## [Arbeitsauftrag 1]
Seit welchem Jahr trägt Berg-Karabach laut dem Zitat im Text über Berg-Karabach offiziell den Namen Republik Arzach?
## [Arbeitsauftrag 2]
Schreibe den Text über Berg-Karabach im Anschluss an seinen letzten Satz weiter.

## [Text zur Prüfung]
■ ■ ■ ■ ■ ■ ■

Ziemlich schlechter Artikel, der ...

... mit drei "Richtigstellungen" beginnt, deren erste eine glatte Lüge ist.

Der Autor schreibt nämlich:
"Berg-Karabach wird nicht von "armenisch-stämmigen Menschen" bewohnt, sondern von Armeniern. Die Region hat sich im Herbst 1991 in voller Übereinstimmung mit dem damals geltenden sowjetischen Recht von der Sowjetrepublik Aserbaidschan getrennt und ist seit dem Zerfall der Sowjetunion ein unabhängiger - wenn auch bislang von niemandem anerkannter - Staat: die, wie sie sich seit 2017 offiziell nennt, Republik Arzach."

Ja, warum wurde denn die "Republik Arzach" bis heute nicht einmal von Armenien anerkannt, obwohl sie sich angeblich "in voller Übereinstimmung mit dem damals geltenden sowjetischen Recht" von Azerbaidschan trennte?

■ ■ ■ ■ ■ ■ ■

## [Bereitgestellte Daten]

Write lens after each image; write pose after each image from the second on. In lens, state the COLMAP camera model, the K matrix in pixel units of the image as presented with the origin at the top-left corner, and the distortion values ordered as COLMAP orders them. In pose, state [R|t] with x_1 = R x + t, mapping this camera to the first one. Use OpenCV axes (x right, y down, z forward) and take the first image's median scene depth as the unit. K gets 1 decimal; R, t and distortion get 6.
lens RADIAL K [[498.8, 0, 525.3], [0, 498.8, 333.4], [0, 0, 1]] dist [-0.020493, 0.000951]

■ ■ ■ ■ ■ ■ ■

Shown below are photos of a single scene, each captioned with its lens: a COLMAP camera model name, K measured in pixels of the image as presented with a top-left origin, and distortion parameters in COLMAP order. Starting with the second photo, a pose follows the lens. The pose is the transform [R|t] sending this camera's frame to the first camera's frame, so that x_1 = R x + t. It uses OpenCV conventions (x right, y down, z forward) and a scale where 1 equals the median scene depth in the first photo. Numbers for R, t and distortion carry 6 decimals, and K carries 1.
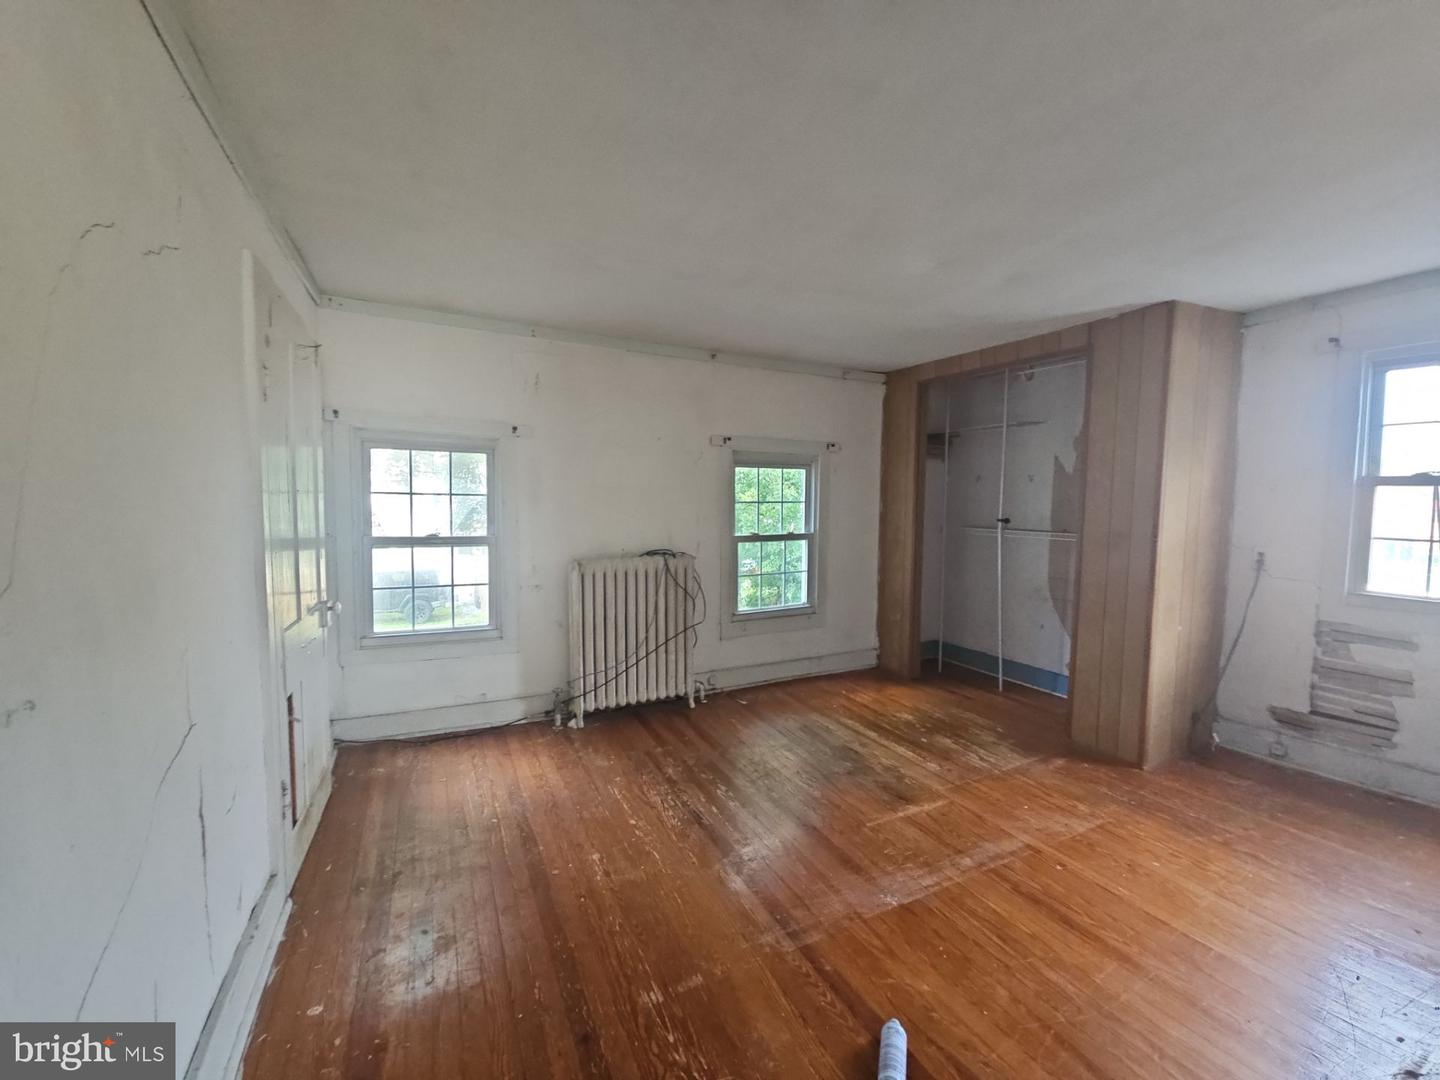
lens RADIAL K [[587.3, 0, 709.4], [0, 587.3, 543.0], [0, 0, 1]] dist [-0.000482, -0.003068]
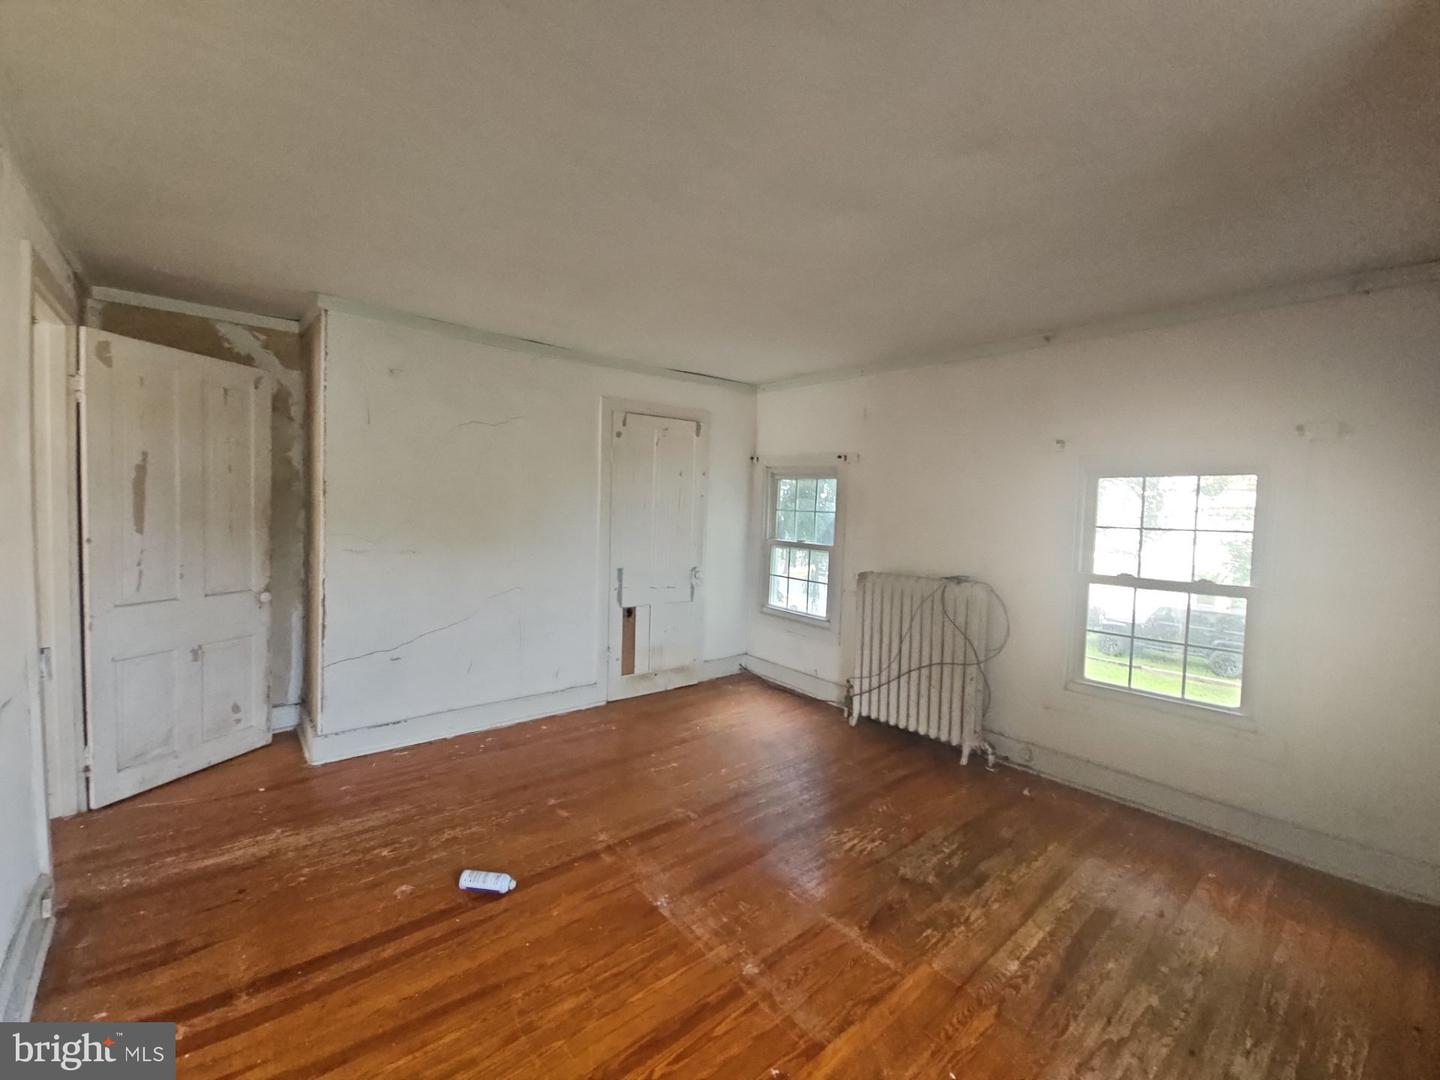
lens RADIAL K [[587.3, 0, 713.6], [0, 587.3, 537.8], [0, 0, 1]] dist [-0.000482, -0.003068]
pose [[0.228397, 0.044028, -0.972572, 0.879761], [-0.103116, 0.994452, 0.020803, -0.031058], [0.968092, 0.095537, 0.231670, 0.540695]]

■ ■ ■ ■ ■ ■ ■

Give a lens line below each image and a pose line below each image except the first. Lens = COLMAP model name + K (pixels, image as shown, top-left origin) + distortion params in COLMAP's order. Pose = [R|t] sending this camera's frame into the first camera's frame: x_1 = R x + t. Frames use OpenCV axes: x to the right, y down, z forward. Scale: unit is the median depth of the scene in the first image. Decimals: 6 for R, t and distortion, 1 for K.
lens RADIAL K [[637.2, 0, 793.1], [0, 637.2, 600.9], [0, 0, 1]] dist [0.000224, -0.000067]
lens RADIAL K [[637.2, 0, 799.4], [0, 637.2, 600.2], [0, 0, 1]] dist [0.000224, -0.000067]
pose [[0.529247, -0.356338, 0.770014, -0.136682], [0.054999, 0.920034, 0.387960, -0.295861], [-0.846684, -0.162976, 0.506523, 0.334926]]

■ ■ ■ ■ ■ ■ ■

## [Antwortteil 1]
Seit 2017.

## [Antwortteil 2]
Weil die Behauptung des Autors nicht zutrifft.

Um uns über den Staatsaufbau der UdSSR zu informieren brauchen wir nur in der Verfassung von 1977, Teil 3: "Nationaler und staatlicher Aufbau der UdSSR", nachzuschlagen.
> https://www.1000dokumente.de/index.html?c=dokument_ru&dokument=0042_ver&object=translation&st=&l=ru

Dort wird uns erklärt, dass die UdSSR rechtlich eine Föderation von 15 Unionsrepubliken war. DIESEN Unionsrepubliken stand laut §72 das Recht zu, aus der Union auszutreten, §76 bestimmte diese Republiken zudem explizit als souveräne Staaten. Die Republiken konnten eigenständige außenpolitische Beziehungen unterhalten (§80 - die Ukrainische und Weißrussische SSR waren ja sogar Gründungsmitglieder der UNO).
Und laut §78 war eine Änderung des Territoriums der Unionsrepubliken nur mit ihrer Zustimmung möglich!
Etc.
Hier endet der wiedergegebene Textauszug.